Nuihaku (Tôkyô National Museum)
Surihaku (Tôkyô
National Museum)
Nuihaku (fleurs, herbes, tanzaku et petit pont, Tôkyô
National Museum)
Tsujigahana (Musée Tokugawa)
Karaori, fleurs de chrysanthèmes et motifs en hexagones
(Musée Hayashihara)
Surihaku (fleurs de cerisiers, musée Hayashihara, Okayama)
Nuihaku (feuilles de roseaux recouvertes de neige et
oiseaux, Musée d'Okayama)
Karaori (motif rayé avec fleurs de chrysanthèmes et
arabesques, Musée d'Okayama)
Karaori
(costume de nô, fleurs de camélia)

Tsujigahana (pièce et détails)
Les
kosode
de cette période présentent
une grande originalité quant au choix des motifs et à leur
répartition sur la surface du vêtement. Si l'on compare
avec les périodes précédentes, il apparaît clairement que
la variété de ces motifs et la complexité des associations
n'ont cessé de se développer. Les motifs floraux
(chrysanthème, paulownia, saule, glycine, prunier,
cerisier...), les motifs animaliers (phoenix, papillon,
oiseaux...) ou les figures géométriques sont disposés en
combinaisons très libres et spontanées, selon les
préférences de l'époque, pour le seul plaisir des yeux.

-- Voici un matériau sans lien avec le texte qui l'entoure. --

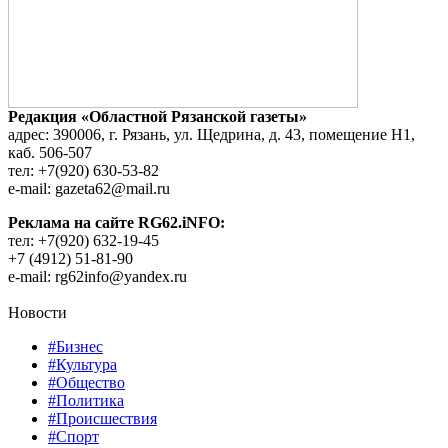
Редакция «Областной Рязанской газеты»
адрес: 390006, г. Рязань, ул. Щедрина, д. 43, помещение Н1,
каб. 506-507
тел: +7(920) 630-53-82
e-mail: gazeta62@mail.ru
Реклама на сайте RG62.iNFO:
тел: +7(920) 632-19-45
+7 (4912) 51-81-90
e-mail: rg62info@yandex.ru
Новости
#Бизнес
#Культура
#Общество
#Политика
#Происшествия
#Спорт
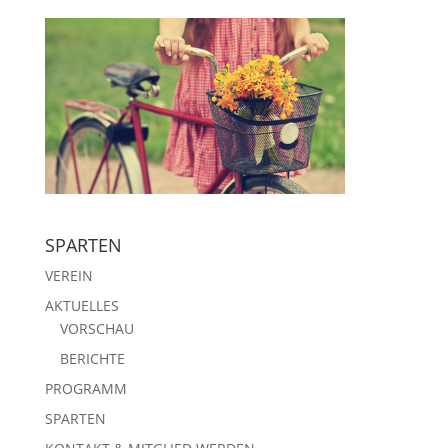
SPARTEN
VEREIN
AKTUELLES
VORSCHAU
BERICHTE
PROGRAMM
SPARTEN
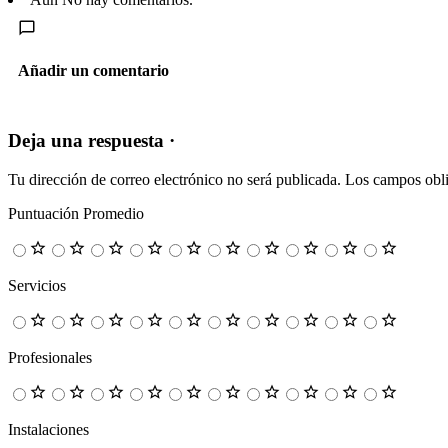
Añadir un comentario
Deja una respuesta ·
Tu dirección de correo electrónico no será publicada.
Los campos obli
Puntuación Promedio
Servicios
Profesionales
Instalaciones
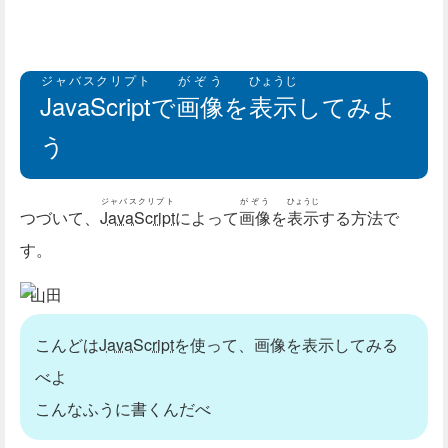
ジャバスクリプト
がぞう
ひょうじ
JavaScript
で
画像
を
表示
してみよ
う
ジャバスクリプト
がぞう
ひょうじ
つづいて、
JavaScript
によって
画像
を
表示
する方法で
す。
山田
こんどは
JavaScript
を使って、画像を表示してみる
べよ
こんなふうに書くんだべ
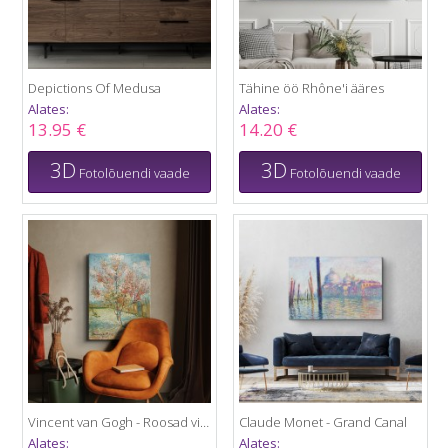
Depictions Of Medusa
Tähine öö Rhône'i ääres
Alates:
Alates:
13.95 €
14.20 €
3D
3D
Fotolõuendi vaade
Fotolõuendi vaade
Vincent van Gogh - Roosad virsikupuud
Claude Monet - Grand Canal
Alates:
Alates:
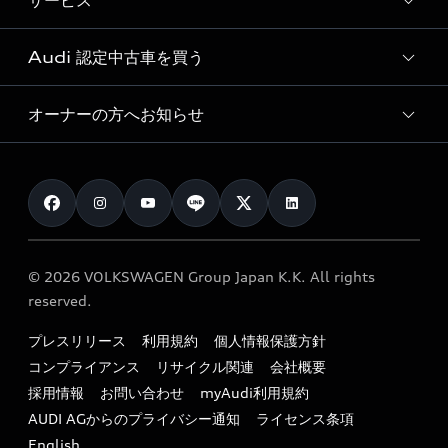
サービス
純正アクセサリー
見積り依頼
e-tronラインアップ
Audi exclusive
オンラインショップ
試乗予約
Audi 認定中古車を買う
サービス入庫予約
価格シミュレーション
Audi driving experience
Audi collection
サービスプログラム
車両比較
オーナーの方へお知らせ
Audi認定中古車
アウディナビアプリ
メンテナンス
ご購入サポート
Audi認定中古車検索
お知らせ
車検 / 定期点検
カタログ一覧
クオリティ
オーナー様向けキャンペーン
e-tronアフターサポート
保証
リコール関連情報
Audi Top Service紹介
© 2026 VOLKSWAGEN Group Japan K.K. All rights
メンテナンス
特定整備適用車一覧
reserved.
myAudi
24時間緊急サポート
リサイクル法
プレスリリース
利用規約
個人情報保護方針
ファイナンス
コンプライアンス
リサイクル関連
会社概要
よくある質問（FAQ）
採用情報
お問い合わせ
myAudi利用規約
キャンペーン / イベント
AUDI AGからのプライバシー通知
ライセンス条項
買取査定
English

Cette conception esthétique s'oppose fondamentalement avec
les critères de la période d'Edo où les motifs choisis font
souvent allusion à des références littéraires ou poétiques.
Cependant, ces motifs associés avec tant de liberté sont
délimités dans des zones définies: épaules et bas du
vêtement, motifs différents sur les deux moitiés du
kosode, associations de plusieurs «cadres»
incluant des motifs variés...
Cette répartition originale des motifs va disparaître au
début du 17e siècle pour laisser place à une nouvelle
approche. Les motifs vont se répartir alors sans
interruption sur toute la surface du vêtement.